PROVIDED TEXT »

*-*-*

Before the 2004 season, it was pretty easy math trying to figure out who had the best chance of capturing the championship as the schedule began to move from summer to fall. The point system was simple, each race awarded the same number of points and those points kept accumulating until the final race of the season and whoever was on top after the final checkered flag waved was the champion.
To some extent it is still that way, whoever is on top after that last checkered flag is still the champion, but it is how we get to that point that has changed. Matt Kenseth in 2003 was the last champion to be crowned under the old system of point keeping which gave way to what the sport uses now known as the Chase.
The Chase has divided the schedule into a 26-race span that separates 12 drivers from the field that will move into the championship round of the final 10 races. This weekend the schedule takes the series to Atlanta Motor Speedway for the running of the Emory Healthcare 500 that is the next to the last race before the field for the Chase is set.
Whether you are a fan of the Chase or not, it does actually give us two seasons in one as there is plenty of competition just to make it into the Chase. It seems as soon as the checkered flag waves after the Daytona 500 to begin the season that the pressure to make the Chase starts to build as every driver knows that only a couple of bad finishes early in the season can take away any chance of ever making it into the Chase with the opportunity to become the series champion.

*-*-*

RAW DATA »
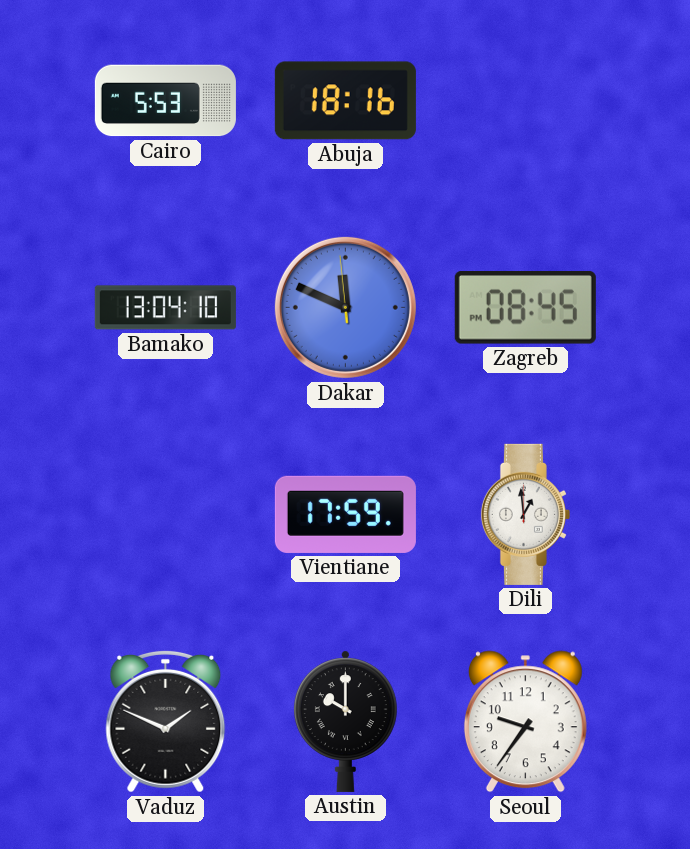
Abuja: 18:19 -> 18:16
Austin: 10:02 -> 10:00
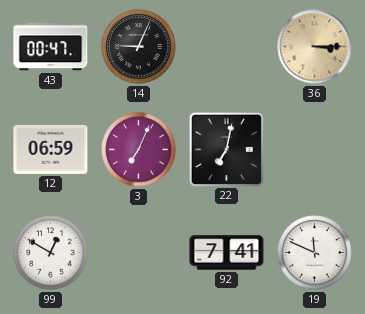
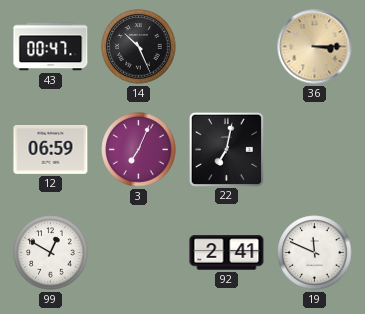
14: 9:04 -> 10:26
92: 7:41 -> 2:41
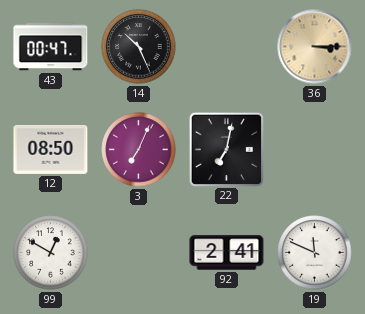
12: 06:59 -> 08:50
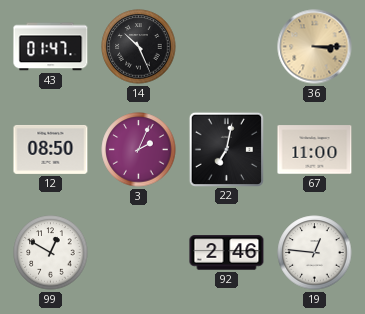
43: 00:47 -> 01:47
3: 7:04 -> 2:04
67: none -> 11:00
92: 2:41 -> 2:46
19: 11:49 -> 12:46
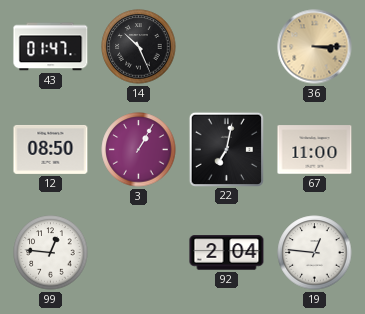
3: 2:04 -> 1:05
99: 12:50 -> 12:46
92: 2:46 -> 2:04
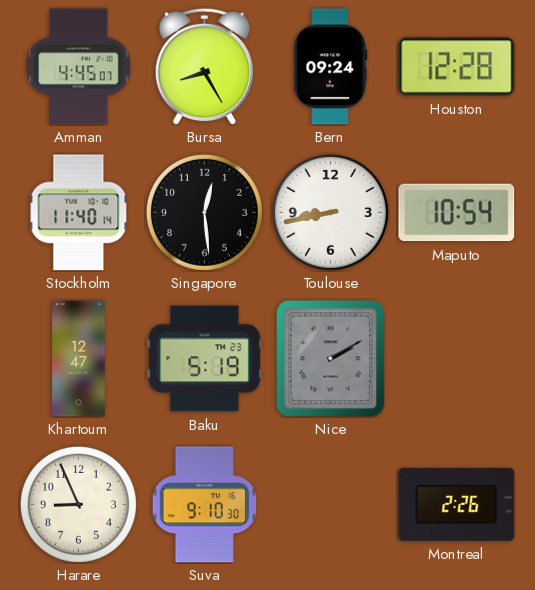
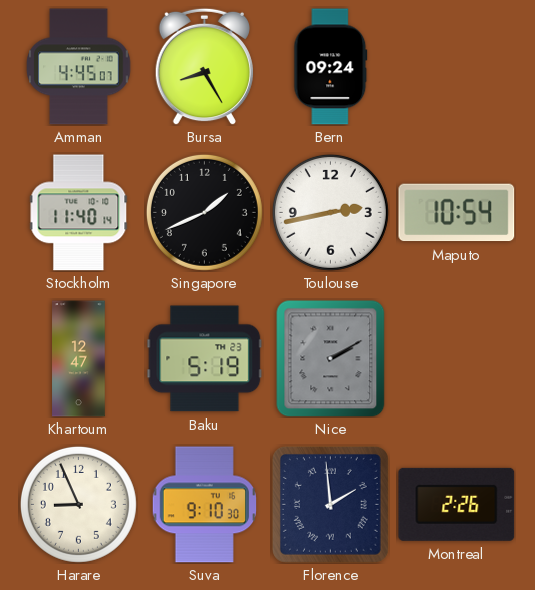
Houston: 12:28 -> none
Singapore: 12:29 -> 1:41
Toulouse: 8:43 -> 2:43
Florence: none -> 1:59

*-*-*

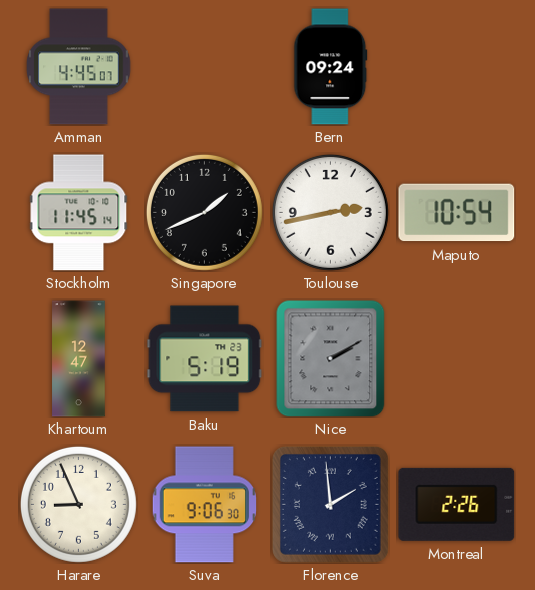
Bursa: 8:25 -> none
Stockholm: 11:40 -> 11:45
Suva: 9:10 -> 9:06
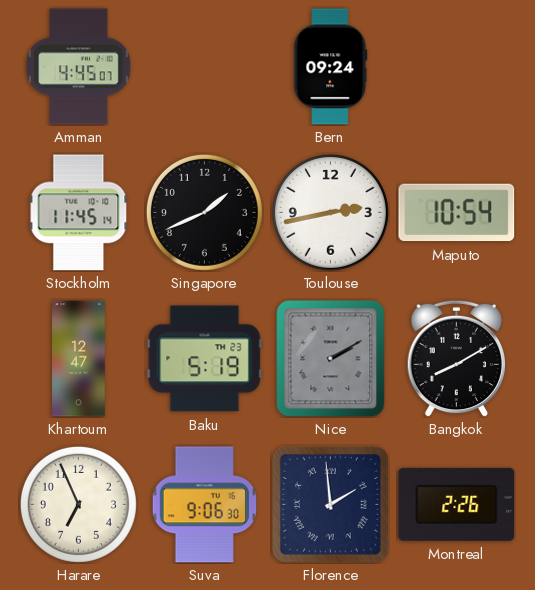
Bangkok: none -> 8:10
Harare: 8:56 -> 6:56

*-*-*

COMPLETE THE FOLLOWING »
• 1. In the racing article, recast the paragraph beginning "The Chase has divided the schedule" as a short bulleted list of its main facts.
• 2. From the clock rows, reproduce the lines between the line holding "43: 00:47 -> 01:47" and the line holding "92: 2:46 -> 2:04", inclusive, with "none" changed to "unset" and nothing else altered. Leave the pictures out of your answer.

TASK-BY-TASK OUTPUTS »
• 1.
- The Chase divides the schedule into a 26-race span.
- That span separates 12 drivers from the field, and those drivers move into the championship round of the final 10 races.
- This weekend the series goes to Atlanta Motor Speedway for the Emory Healthcare 500.
- That race is the next to last before the Chase field is set.

• 2.
43: 00:47 -> 01:47
3: 7:04 -> 2:04
67: unset -> 11:00
92: 2:41 -> 2:46
19: 11:49 -> 12:46
3: 2:04 -> 1:05
99: 12:50 -> 12:46
92: 2:46 -> 2:04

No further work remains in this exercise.